The ICO has already faced months of criticizism from European privacy experts over the lack of regulatory action to enforce regional data protection standards around RTB.

And while the regulator has voiced concerns about the lawfulness of practices underpinning behavioral advertising — and urged industry reform — it’s been a bark that hasn’t been backed up with any bite.

The upshot in the UK is Internet users’ personal data continues to be processed at vast scale by the ad targeting industry with no way for people to know where their information might be ending up nor how exactly it’s being used.

Concerns about the mass surveillance of Internet users to power behavioral advertising have been stepping up for years. Personal data that’s being routinely traded for ad targeting via RTB has been shown to include highly sensitive data such as health information, sexual orientation and political affiliation.

On the flip side, government and public health websites in Europe have also been shown sharing data on users with ad trackers — as have commercial sites that offer help with sensitive issues like mental health.

Earlier this month the European Parliament called for tighter controls on microtargeting — in favor of less intrusive, contextual forms of advertising.

As well as the inherent insecurity of RTB systems broadcasting people’s information over the Internet, another objection in Europe concerns whether or not all the players in the adtech chain are obtaining legally valid consent to process people’s data for ad targeting — as they are supposed to under GDPR.

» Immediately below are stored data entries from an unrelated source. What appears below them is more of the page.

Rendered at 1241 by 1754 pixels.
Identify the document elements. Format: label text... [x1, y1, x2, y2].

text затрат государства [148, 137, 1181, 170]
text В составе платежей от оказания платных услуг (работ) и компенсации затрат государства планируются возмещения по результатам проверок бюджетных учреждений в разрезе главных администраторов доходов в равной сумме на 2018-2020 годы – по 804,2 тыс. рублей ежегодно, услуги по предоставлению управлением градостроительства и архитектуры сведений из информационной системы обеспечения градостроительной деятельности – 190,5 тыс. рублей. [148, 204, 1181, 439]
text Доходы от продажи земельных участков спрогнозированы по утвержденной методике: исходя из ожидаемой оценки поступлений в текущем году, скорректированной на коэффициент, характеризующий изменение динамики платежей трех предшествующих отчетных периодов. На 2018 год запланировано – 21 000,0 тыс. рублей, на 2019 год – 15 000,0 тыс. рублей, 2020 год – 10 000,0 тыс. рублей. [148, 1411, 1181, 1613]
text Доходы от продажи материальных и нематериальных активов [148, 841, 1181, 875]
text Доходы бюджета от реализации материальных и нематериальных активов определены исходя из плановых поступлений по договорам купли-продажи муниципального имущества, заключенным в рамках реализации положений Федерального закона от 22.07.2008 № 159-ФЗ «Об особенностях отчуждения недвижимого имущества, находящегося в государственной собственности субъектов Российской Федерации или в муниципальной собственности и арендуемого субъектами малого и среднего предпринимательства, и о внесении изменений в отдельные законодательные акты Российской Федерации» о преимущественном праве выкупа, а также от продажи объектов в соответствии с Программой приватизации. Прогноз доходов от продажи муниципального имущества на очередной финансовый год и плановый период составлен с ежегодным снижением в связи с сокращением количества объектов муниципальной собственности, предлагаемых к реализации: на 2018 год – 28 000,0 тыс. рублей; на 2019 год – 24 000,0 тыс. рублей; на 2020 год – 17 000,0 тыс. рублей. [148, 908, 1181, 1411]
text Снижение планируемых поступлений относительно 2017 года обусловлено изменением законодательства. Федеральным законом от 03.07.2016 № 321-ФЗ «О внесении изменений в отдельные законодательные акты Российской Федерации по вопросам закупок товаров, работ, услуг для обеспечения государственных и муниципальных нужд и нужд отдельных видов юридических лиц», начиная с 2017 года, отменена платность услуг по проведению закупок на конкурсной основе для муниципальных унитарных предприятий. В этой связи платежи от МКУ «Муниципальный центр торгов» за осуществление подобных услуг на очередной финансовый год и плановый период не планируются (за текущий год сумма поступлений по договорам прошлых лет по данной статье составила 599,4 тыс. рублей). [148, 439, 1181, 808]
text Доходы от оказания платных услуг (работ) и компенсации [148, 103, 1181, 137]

Last month preliminary findings by the Belgium data protection authority cast doubt on the legality of an industry standard tool for gathering Internet users’ consent to ad targeting — with an investigation finding that the IAB Europe’s Trust and Consent Framework (TCF) fails to comply with GDPR principles of transparency, fairness and accountability, and also the lawfulness of processing.

It also found the TCF does not provide adequate rules for the processing of so-called special category data (e.g. health information, political affiliation, sexual orientation etc) .

Data protection authorities in Ireland, meanwhile, are continue to investigate RTB — opening a probe into how Google’s online ad exchange is processing people’s data in May last year. Though Ireland’s Data Protection Commission is also under fire for regulatory inaction.

The complaint was filed there at the same time as in the UK — meaning it’s also over two years old and still no decision to show for it.